Thursday, September 5, 2019

British Invasion: Day 8 - Birthplace Tour

Today my Mom decided to hang out with her sister-in-law, niece (my cousin) and niece's daughter. That meant my Dad and I had the day to explore on our own. As I mentioned in the previous post my Dad planned out the entire day which included visiting my birthplace and the national tramway museum.

I was born at Derby City hospital in 1975 and at the time my parents lived 5 miles to the north in the village of Duffield. The Derby City hospital was built in 1927 and focused on maternity and children's care. By 2006 however the hospital had become quite dilapidated and was demolished. Needless to say I wasn't actually able to visit where I was born but I did get to explore where I lived for the first 16 months of my life.

There have been humans in Duffield since the stone age. In its early existence the growth of Duffield centred around agriculture. By the 20th century however the arrival of the railway and nearby Rolls-Royce fuelled the housing growth in the area. My first stop was St. Alkmund's church which is where I was baptized. The church is one of only six in England dedicated to Alkmund the 8th-century Northumbrian prince and Mercian martyr. The present church building was begun by the Normans and dates back to the 12th century. After exploring the nearby River Derwent we moved on to Tamworth Street. It was at 27 Tamworth Street that I spent the first few months of my life. Then we made a brief stop at Duffield Station which is where my Dad used to walk to every day in order to take the train to work at British Rail in Derby. Considering I only spent 16 months of my life in Duffield I actually lived in two homes.
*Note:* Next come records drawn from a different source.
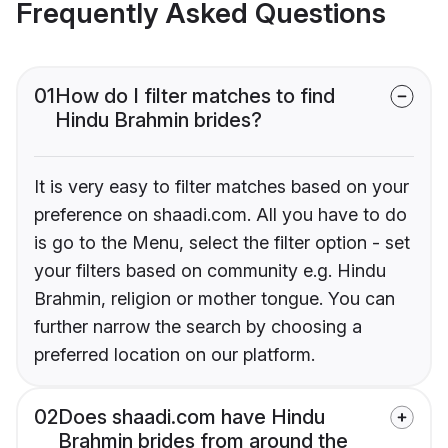
Frequently Asked Questions
01
How do I filter matches to find
Hindu Brahmin brides?
It is very easy to filter matches based on your
preference on shaadi.com. All you have to do
is go to the Menu, select the filter option - set
your filters based on community e.g. Hindu
Brahmin, religion or mother tongue. You can
further narrow the search by choosing a
preferred location on our platform.
02
Does shaadi.com have Hindu
Brahmin brides from around the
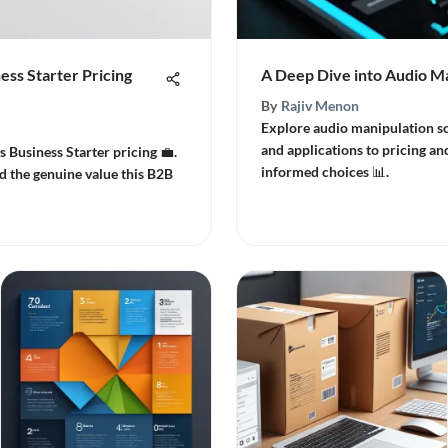
ess Starter Pricing
A Deep Dive into Audio M
By
Rajiv Menon
Explore audio manipulation so
and applications to pricing and
s Business Starter pricing 💼.
informed choices 📊.
d the genuine value this B2B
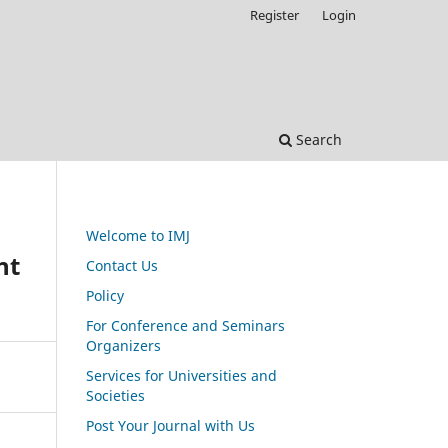
Register
Login
Search
Welcome to IMJ
nt
Contact Us
Policy
For Conference and Seminars
Organizers
Services for Universities and
Societies
Post Your Journal with Us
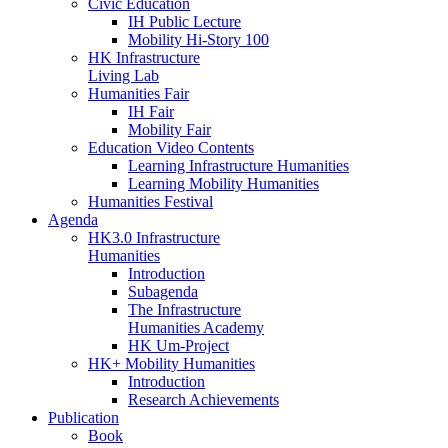
Civic Education
IH Public Lecture
Mobility Hi-Story 100
HK Infrastructure
Living Lab
Humanities Fair
IH Fair
Mobility Fair
Education Video Contents
Learning Infrastructure Humanities
Learning Mobility Humanities
Humanities Festival
Agenda
HK3.0 Infrastructure
Humanities
Introduction
Subagenda
The Infrastructure
Humanities Academy
HK Um-Project
HK+ Mobility Humanities
Introduction
Research Achievements
Publication
Book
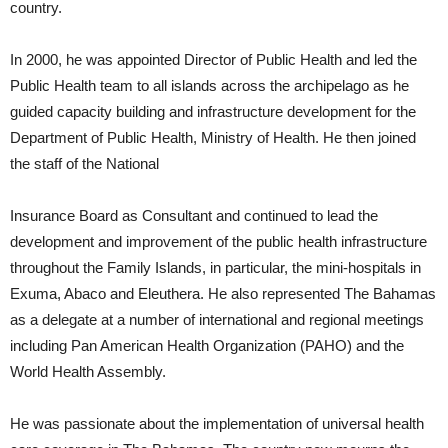
country.
In 2000, he was appointed Director of Public Health and led the
Public Health team to all islands across the archipelago as he
guided capacity building and infrastructure development for the
Department of Public Health, Ministry of Health. He then joined
the staff of the National
Insurance Board as Consultant and continued to lead the
development and improvement of the public health infrastructure
throughout the Family Islands, in particular, the mini-hospitals in
Exuma, Abaco and Eleuthera. He also represented The Bahamas
as a delegate at a number of international and regional meetings
including Pan American Health Organization (PAHO) and the
World Health Assembly.
He was passionate about the implementation of universal health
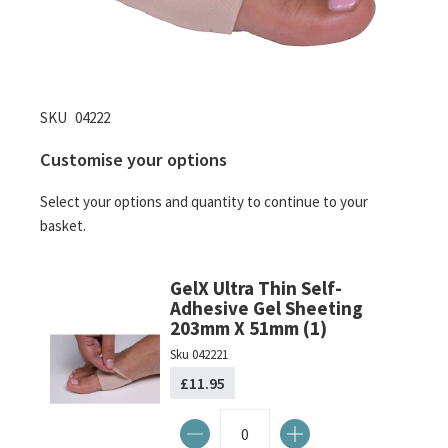
Skip
SKU
04222
to
Customise your options
the
beginning
Select your options and quantity to continue to your
of
basket.
the
images
gallery
GelX Ultra Thin Self-
Adhesive Gel Sheeting
203mm X 51mm (1)
Sku
042221
£11.95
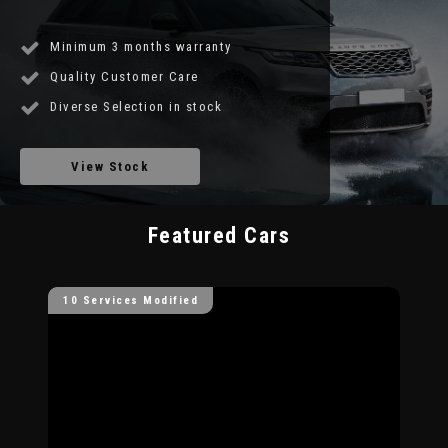
Minimum 3 months warranty
Quality Customer Care
Diverse Selection in stock
View Stock
Featured Cars
10 Services Modified
10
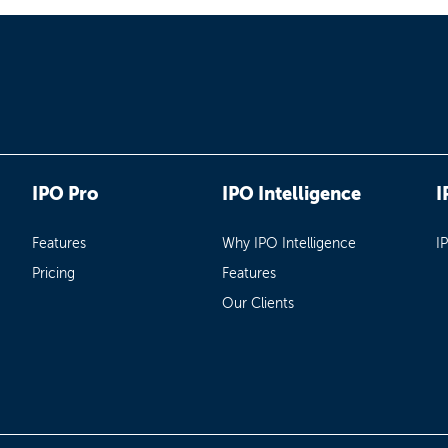
IPO Pro
IPO Intelligence
I
Features
Why IPO Intelligence
I
Pricing
Features
Our Clients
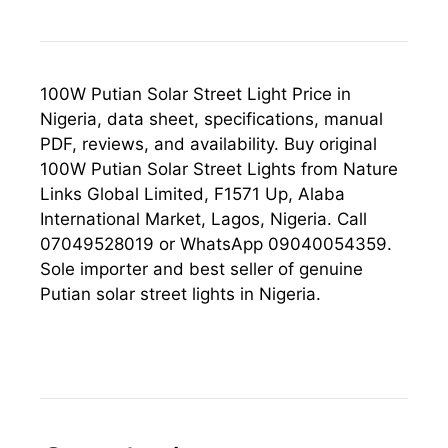
100W Putian Solar Street Light Price in
Nigeria, data sheet, specifications, manual
PDF, reviews, and availability. Buy original
100W Putian Solar Street Lights from Nature
Links Global Limited, F1571 Up, Alaba
International Market, Lagos, Nigeria. Call
07049528019 or WhatsApp 09040054359.
Sole importer and best seller of genuine
Putian solar street lights in Nigeria.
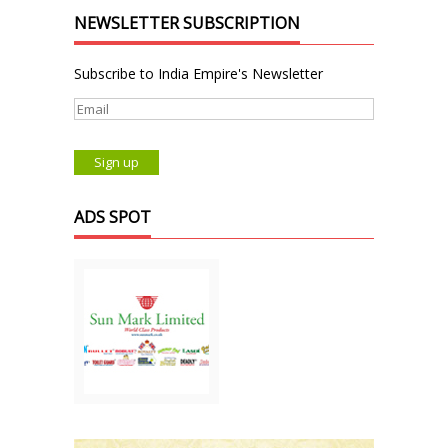
NEWSLETTER SUBSCRIPTION
Subscribe to India Empire's Newsletter
ADS SPOT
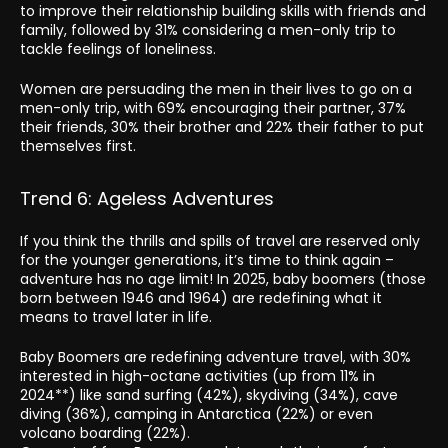
to improve their relationship building skills with friends and
family, followed by 31% considering a men-only trip to
tackle feelings of loneliness.
Women are persuading the men in their lives to go on a
men-only trip, with 69% encouraging their partner, 37%
their friends, 30% their brother and 22% their father to put
themselves first.
Trend 6: Ageless Adventures
If you think the thrills and spills of travel are reserved only
for the younger generations, it’s time to think again –
adventure has no age limit! In 2025, baby boomers (those
born between 1946 and 1964) are redefining what it
means to travel later in life.
Baby Boomers are redefining adventure travel, with 30%
interested in high-octane activities (up from 11% in
2024**) like sand surfing (42%), skydiving (34%), cave
diving (36%), camping in Antarctica (22%) or even
volcano boarding (22%).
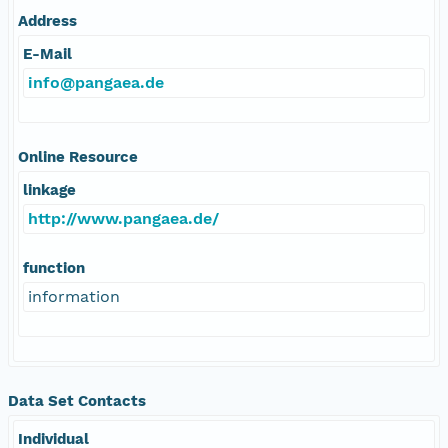
Address
E-Mail
info@pangaea.de
Online Resource
linkage
http://www.pangaea.de/
function
information
Data Set Contacts
Individual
For the final 10 months of my time in England my family moved to 4 Chadfield Road. This was a much larger home and was going to the "forever" home for our family. That plan quickly changed once my Dad decided to try out a new position on an advanced transportation project at what was then Canadair in Canada to work. I emigrated to Canada in May 1977.

With our trip down memory lane over we left Duffield and headed further north towards Crich with a stop for lunch at the Devonshire pub in Belper.

Our journey to Crich was so we could visit The Crich Tramway Village. It was established in 1963 to preserve trams which, at the time, were being removed from cities in favour of trolley buses. The museum now has more than 60 trams in its collection, including models from New York, Berlin and South Africa. Every day there are several trams running through a recreated period village. On our visit Sheffield 74 built in 1900 and Leeds City Transport 345 built in 1921. It was quite amazing to see how expertly the trams have been preserved and it even better that they are still running and accepting passengers.